Allows for delivery of in-state, out-of-market noncom signals

By John Eggerton -- Broadcasting & Cable, 9/15/2009 5:14:31 PM

A Senate version of a satellite reauthorization bill (formerly SHVERA now the Satellite Television Modernization Act [STMA]), was introduced Tuesday and, like a House Judiciary draft on the same subject, would allow satellite companies to deliver distant signals to so-called short markets. Those are the ones that do not have a full complement of network affiliates.


But unlike a House draft, the Senate bill does not tie the importation of the distant signals, in the Senate version they are adjacent-market signals, to those satellite carriers reaching all 210 markets, as the House bill does.

Like the House Judiciary draft that is getting a once-over at a hearing Wednesday, the Senate version, introduced by Senate Judiciary Chairman Patrick Leahy (D-VT) allows for the delivery of in-state, out-of-market noncommercial TV stations signals if the stations are part of a noncom network.

Both the Senate and House versions of the bill are expected to solve the dispute over phantom signals, in which cable operators have to calculate royalty payments on systems serving contiguous communities as though all of them were receiving the same distant signals.

- **Provided data**

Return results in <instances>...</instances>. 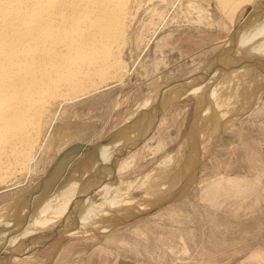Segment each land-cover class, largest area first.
<instances>
[{
  "label": "rangeland",
  "instance_id": "obj_1",
  "mask_svg": "<svg viewBox=\"0 0 264 264\" xmlns=\"http://www.w3.org/2000/svg\"><path fill=\"white\" fill-rule=\"evenodd\" d=\"M150 1L132 0L116 77L49 103L27 169L0 183V264H264V74L238 54L263 53L264 0L231 20L215 0ZM74 181L78 201L35 222ZM117 197L131 210L84 231Z\"/></svg>",
  "mask_w": 264,
  "mask_h": 264
},
{
  "label": "bare ground",
  "instance_id": "obj_2",
  "mask_svg": "<svg viewBox=\"0 0 264 264\" xmlns=\"http://www.w3.org/2000/svg\"><path fill=\"white\" fill-rule=\"evenodd\" d=\"M215 1L222 13L231 20L237 7L251 0ZM131 15L132 0H0V183L14 178L20 170L27 169L39 142L43 112L49 103L56 98L75 97L116 77L124 66L121 65L120 53L126 44L127 33L134 18ZM259 15L261 16L252 23L264 18L262 10ZM253 41L254 38L251 42ZM262 51L261 54L249 55L240 50L238 54L248 55L240 58L248 63L246 65L243 62L246 68L258 65L259 74L263 75L264 49ZM236 61L240 60L236 58L234 62ZM177 92H172L166 101H171ZM147 103H143L139 111ZM143 110V113L146 112ZM143 113L137 114L138 117ZM129 128L131 126L127 130ZM172 163V159L165 161L163 168L156 171L157 177L153 173L147 177L149 182L161 178L156 186L140 182L139 189L144 192V199H134L140 208L145 209L148 202L158 198L160 184H164L171 176L167 175L165 179L162 174ZM189 163L186 160L182 167ZM123 166L120 165L119 170L124 169ZM108 178L98 187L103 186L107 191L118 190L123 186L111 184L107 187ZM77 185L74 181L63 189L61 187L60 191L53 194V198L41 203L40 208L35 210L39 211L33 218L35 222L44 219L47 211L60 214L69 210L70 203L77 202L79 195L85 190V184L79 189ZM120 200L118 197L113 199V203H108L107 208L103 207L101 211H104L101 213L98 208L90 211L96 212V215L81 221L83 230L99 224L103 227L105 222H114L116 216L125 213L128 207L131 210L129 202L124 205ZM57 205L60 207L55 209ZM73 218H70V222Z\"/></svg>",
  "mask_w": 264,
  "mask_h": 264
},
{
  "label": "water",
  "instance_id": "obj_3",
  "mask_svg": "<svg viewBox=\"0 0 264 264\" xmlns=\"http://www.w3.org/2000/svg\"><path fill=\"white\" fill-rule=\"evenodd\" d=\"M115 141V139H113V137L112 138H110V139H108V140H105V141H102L101 143H100V145H102V144H106V143H111V142H114ZM99 146V145H98Z\"/></svg>",
  "mask_w": 264,
  "mask_h": 264
}]
</instances>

- **What the task asks**
In the satellite bill article, condense the paragraph beginning "A Senate version of a satellite reauthorization bill" into two sentences, keeping its main facts.

- **Finished task**
A Senate satellite reauthorization bill, the Satellite Television Modernization Act (STMA, formerly SHVERA), was introduced Tuesday. Like a House Judiciary draft, it would let satellite companies deliver distant signals to short markets, which lack a full complement of network affiliates.